→ Provided data:
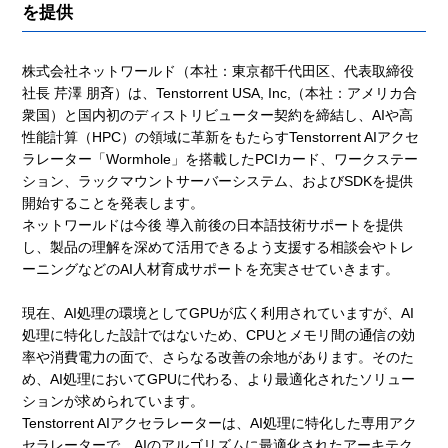
を提供
株式会社ネットワールド（本社：東京都千代田区、代表取締役
社長 芹澤 朋斉）は、Tenstorrent USA, Inc,（本社：アメリカ合
衆国）と国内初のディストリビューター契約を締結し、AIや高
性能計算（HPC）の領域に革新をもたらすTenstorrent AIアクセ
ラレーター「Wormhole」を搭載したPCIカード、ワークステー
ション、ラックマウントサーバーシステム、およびSDKを提供
開始することを発表します。
ネットワールドは今後 導入前後の日本語技術サポートを提供
し、製品の理解を深めて活用できるよう支援する相談会やトレ
ーニングなどのAI人材育成サポートを充実させていきます。
現在、AI処理の環境としてGPUが広く利用されていますが、AI
処理に特化した設計ではないため、CPUとメモリ間の通信の効
率や消費電力の面で、さらなる改善の余地があります。そのた
め、AI処理においてGPUに代わる、より最適化されたソリュー
ションが求められています。
Tenstorrent AIアクセラレーターは、AI処理に特化した専用アク
セラレーターで、AIのアルゴリズムに最適化されたアーキテク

→ What you will do: Please print every record exactly, leaving out the pictures.

→ Completed task:
を提供
株式会社ネットワールド（本社：東京都千代田区、代表取締役
社長 芹澤 朋斉）は、Tenstorrent USA, Inc,（本社：アメリカ合
衆国）と国内初のディストリビューター契約を締結し、AIや高
性能計算（HPC）の領域に革新をもたらすTenstorrent AIアクセ
ラレーター「Wormhole」を搭載したPCIカード、ワークステー
ション、ラックマウントサーバーシステム、およびSDKを提供
開始することを発表します。
ネットワールドは今後 導入前後の日本語技術サポートを提供
し、製品の理解を深めて活用できるよう支援する相談会やトレ
ーニングなどのAI人材育成サポートを充実させていきます。
現在、AI処理の環境としてGPUが広く利用されていますが、AI
処理に特化した設計ではないため、CPUとメモリ間の通信の効
率や消費電力の面で、さらなる改善の余地があります。そのた
め、AI処理においてGPUに代わる、より最適化されたソリュー
ションが求められています。
Tenstorrent AIアクセラレーターは、AI処理に特化した専用アク
セラレーターで、AIのアルゴリズムに最適化されたアーキテク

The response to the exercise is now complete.